Your objective → Exactness is required. Restate every entry as written.

Material provided →
• • •
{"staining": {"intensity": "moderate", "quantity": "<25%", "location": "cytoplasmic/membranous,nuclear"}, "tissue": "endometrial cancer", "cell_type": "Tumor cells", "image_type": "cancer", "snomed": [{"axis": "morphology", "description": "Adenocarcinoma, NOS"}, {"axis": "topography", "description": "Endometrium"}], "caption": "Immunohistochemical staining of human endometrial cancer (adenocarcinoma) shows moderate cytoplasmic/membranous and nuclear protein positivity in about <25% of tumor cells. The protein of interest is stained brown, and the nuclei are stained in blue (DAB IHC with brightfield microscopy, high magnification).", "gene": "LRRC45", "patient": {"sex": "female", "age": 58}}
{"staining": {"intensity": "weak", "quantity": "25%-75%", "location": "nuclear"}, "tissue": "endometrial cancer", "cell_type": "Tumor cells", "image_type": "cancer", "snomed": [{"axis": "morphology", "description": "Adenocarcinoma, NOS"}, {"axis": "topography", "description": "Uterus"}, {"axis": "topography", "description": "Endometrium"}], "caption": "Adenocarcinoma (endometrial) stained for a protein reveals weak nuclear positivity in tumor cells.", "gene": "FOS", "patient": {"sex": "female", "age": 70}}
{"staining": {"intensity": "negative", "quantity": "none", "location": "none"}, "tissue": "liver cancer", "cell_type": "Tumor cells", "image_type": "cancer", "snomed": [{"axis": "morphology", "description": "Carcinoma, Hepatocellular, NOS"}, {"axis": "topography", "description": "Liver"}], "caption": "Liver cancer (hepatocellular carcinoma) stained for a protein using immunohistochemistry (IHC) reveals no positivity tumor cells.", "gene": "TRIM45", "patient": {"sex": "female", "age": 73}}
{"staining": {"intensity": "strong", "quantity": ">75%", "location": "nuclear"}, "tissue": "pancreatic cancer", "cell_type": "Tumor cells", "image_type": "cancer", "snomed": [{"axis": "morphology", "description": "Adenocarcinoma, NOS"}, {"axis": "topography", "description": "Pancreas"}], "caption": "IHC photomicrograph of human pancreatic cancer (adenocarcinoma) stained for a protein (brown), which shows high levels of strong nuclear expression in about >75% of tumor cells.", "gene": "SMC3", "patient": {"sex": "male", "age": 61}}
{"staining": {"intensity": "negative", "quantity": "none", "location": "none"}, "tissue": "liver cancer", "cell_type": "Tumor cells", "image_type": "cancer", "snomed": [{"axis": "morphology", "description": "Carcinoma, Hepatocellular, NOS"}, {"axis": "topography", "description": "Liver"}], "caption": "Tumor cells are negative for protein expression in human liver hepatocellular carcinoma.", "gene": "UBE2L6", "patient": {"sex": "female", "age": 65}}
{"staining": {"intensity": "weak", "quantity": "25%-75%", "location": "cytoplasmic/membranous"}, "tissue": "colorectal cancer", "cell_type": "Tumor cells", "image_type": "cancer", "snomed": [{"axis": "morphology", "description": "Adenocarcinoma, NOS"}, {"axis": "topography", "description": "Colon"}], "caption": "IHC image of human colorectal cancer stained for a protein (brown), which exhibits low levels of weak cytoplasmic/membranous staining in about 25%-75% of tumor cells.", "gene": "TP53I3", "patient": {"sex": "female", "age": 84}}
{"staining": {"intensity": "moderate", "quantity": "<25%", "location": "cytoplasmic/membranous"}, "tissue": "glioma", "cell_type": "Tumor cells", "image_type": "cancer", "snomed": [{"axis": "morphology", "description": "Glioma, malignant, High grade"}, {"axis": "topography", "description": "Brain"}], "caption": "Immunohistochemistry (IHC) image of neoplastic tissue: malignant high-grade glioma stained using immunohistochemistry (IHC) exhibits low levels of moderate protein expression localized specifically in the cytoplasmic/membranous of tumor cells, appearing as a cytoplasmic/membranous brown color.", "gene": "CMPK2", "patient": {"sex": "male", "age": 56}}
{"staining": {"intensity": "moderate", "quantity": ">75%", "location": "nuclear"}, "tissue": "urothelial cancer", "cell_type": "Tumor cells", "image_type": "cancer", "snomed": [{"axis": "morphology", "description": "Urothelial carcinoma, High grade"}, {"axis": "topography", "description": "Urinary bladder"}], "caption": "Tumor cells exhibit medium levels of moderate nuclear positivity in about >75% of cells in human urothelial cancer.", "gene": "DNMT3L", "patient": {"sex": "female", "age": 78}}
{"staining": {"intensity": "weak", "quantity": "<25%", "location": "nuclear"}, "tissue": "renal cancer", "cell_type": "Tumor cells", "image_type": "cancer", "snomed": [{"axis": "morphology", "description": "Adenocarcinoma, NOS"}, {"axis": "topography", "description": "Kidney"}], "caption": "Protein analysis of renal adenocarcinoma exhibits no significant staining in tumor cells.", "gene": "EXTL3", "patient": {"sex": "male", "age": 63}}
• • •
Answer section →
{"staining": {"intensity": "moderate", "quantity": "<25%", "location": "cytoplasmic/membranous,nuclear"}, "tissue": "endometrial cancer", "cell_type": "Tumor cells", "image_type": "cancer", "snomed": [{"axis": "morphology", "description": "Adenocarcinoma, NOS"}, {"axis": "topography", "description": "Endometrium"}], "caption": "Immunohistochemical staining of human endometrial cancer (adenocarcinoma) shows moderate cytoplasmic/membranous and nuclear protein positivity in about <25% of tumor cells. The protein of interest is stained brown, and the nuclei are stained in blue (DAB IHC with brightfield microscopy, high magnification).", "gene": "LRRC45", "patient": {"sex": "female", "age": 58}}
{"staining": {"intensity": "weak", "quantity": "25%-75%", "location": "nuclear"}, "tissue": "endometrial cancer", "cell_type": "Tumor cells", "image_type": "cancer", "snomed": [{"axis": "morphology", "description": "Adenocarcinoma, NOS"}, {"axis": "topography", "description": "Uterus"}, {"axis": "topography", "description": "Endometrium"}], "caption": "Adenocarcinoma (endometrial) stained for a protein reveals weak nuclear positivity in tumor cells.", "gene": "FOS", "patient": {"sex": "female", "age": 70}}
{"staining": {"intensity": "negative", "quantity": "none", "location": "none"}, "tissue": "liver cancer", "cell_type": "Tumor cells", "image_type": "cancer", "snomed": [{"axis": "morphology", "description": "Carcinoma, Hepatocellular, NOS"}, {"axis": "topography", "description": "Liver"}], "caption": "Liver cancer (hepatocellular carcinoma) stained for a protein using immunohistochemistry (IHC) reveals no positivity tumor cells.", "gene": "TRIM45", "patient": {"sex": "female", "age": 73}}
{"staining": {"intensity": "strong", "quantity": ">75%", "location": "nuclear"}, "tissue": "pancreatic cancer", "cell_type": "Tumor cells", "image_type": "cancer", "snomed": [{"axis": "morphology", "description": "Adenocarcinoma, NOS"}, {"axis": "topography", "description": "Pancreas"}], "caption": "IHC photomicrograph of human pancreatic cancer (adenocarcinoma) stained for a protein (brown), which shows high levels of strong nuclear expression in about >75% of tumor cells.", "gene": "SMC3", "patient": {"sex": "male", "age": 61}}
{"staining": {"intensity": "negative", "quantity": "none", "location": "none"}, "tissue": "liver cancer", "cell_type": "Tumor cells", "image_type": "cancer", "snomed": [{"axis": "morphology", "description": "Carcinoma, Hepatocellular, NOS"}, {"axis": "topography", "description": "Liver"}], "caption": "Tumor cells are negative for protein expression in human liver hepatocellular carcinoma.", "gene": "UBE2L6", "patient": {"sex": "female", "age": 65}}
{"staining": {"intensity": "weak", "quantity": "25%-75%", "location": "cytoplasmic/membranous"}, "tissue": "colorectal cancer", "cell_type": "Tumor cells", "image_type": "cancer", "snomed": [{"axis": "morphology", "description": "Adenocarcinoma, NOS"}, {"axis": "topography", "description": "Colon"}], "caption": "IHC image of human colorectal cancer stained for a protein (brown), which exhibits low levels of weak cytoplasmic/membranous staining in about 25%-75% of tumor cells.", "gene": "TP53I3", "patient": {"sex": "female", "age": 84}}
{"staining": {"intensity": "moderate", "quantity": "<25%", "location": "cytoplasmic/membranous"}, "tissue": "glioma", "cell_type": "Tumor cells", "image_type": "cancer", "snomed": [{"axis": "morphology", "description": "Glioma, malignant, High grade"}, {"axis": "topography", "description": "Brain"}], "caption": "Immunohistochemistry (IHC) image of neoplastic tissue: malignant high-grade glioma stained using immunohistochemistry (IHC) exhibits low levels of moderate protein expression localized specifically in the cytoplasmic/membranous of tumor cells, appearing as a cytoplasmic/membranous brown color.", "gene": "CMPK2", "patient": {"sex": "male", "age": 56}}
{"staining": {"intensity": "moderate", "quantity": ">75%", "location": "nuclear"}, "tissue": "urothelial cancer", "cell_type": "Tumor cells", "image_type": "cancer", "snomed": [{"axis": "morphology", "description": "Urothelial carcinoma, High grade"}, {"axis": "topography", "description": "Urinary bladder"}], "caption": "Tumor cells exhibit medium levels of moderate nuclear positivity in about >75% of cells in human urothelial cancer.", "gene": "DNMT3L", "patient": {"sex": "female", "age": 78}}
{"staining": {"intensity": "weak", "quantity": "<25%", "location": "nuclear"}, "tissue": "renal cancer", "cell_type": "Tumor cells", "image_type": "cancer", "snomed": [{"axis": "morphology", "description": "Adenocarcinoma, NOS"}, {"axis": "topography", "description": "Kidney"}], "caption": "Protein analysis of renal adenocarcinoma exhibits no significant staining in tumor cells.", "gene": "EXTL3", "patient": {"sex": "male", "age": 63}}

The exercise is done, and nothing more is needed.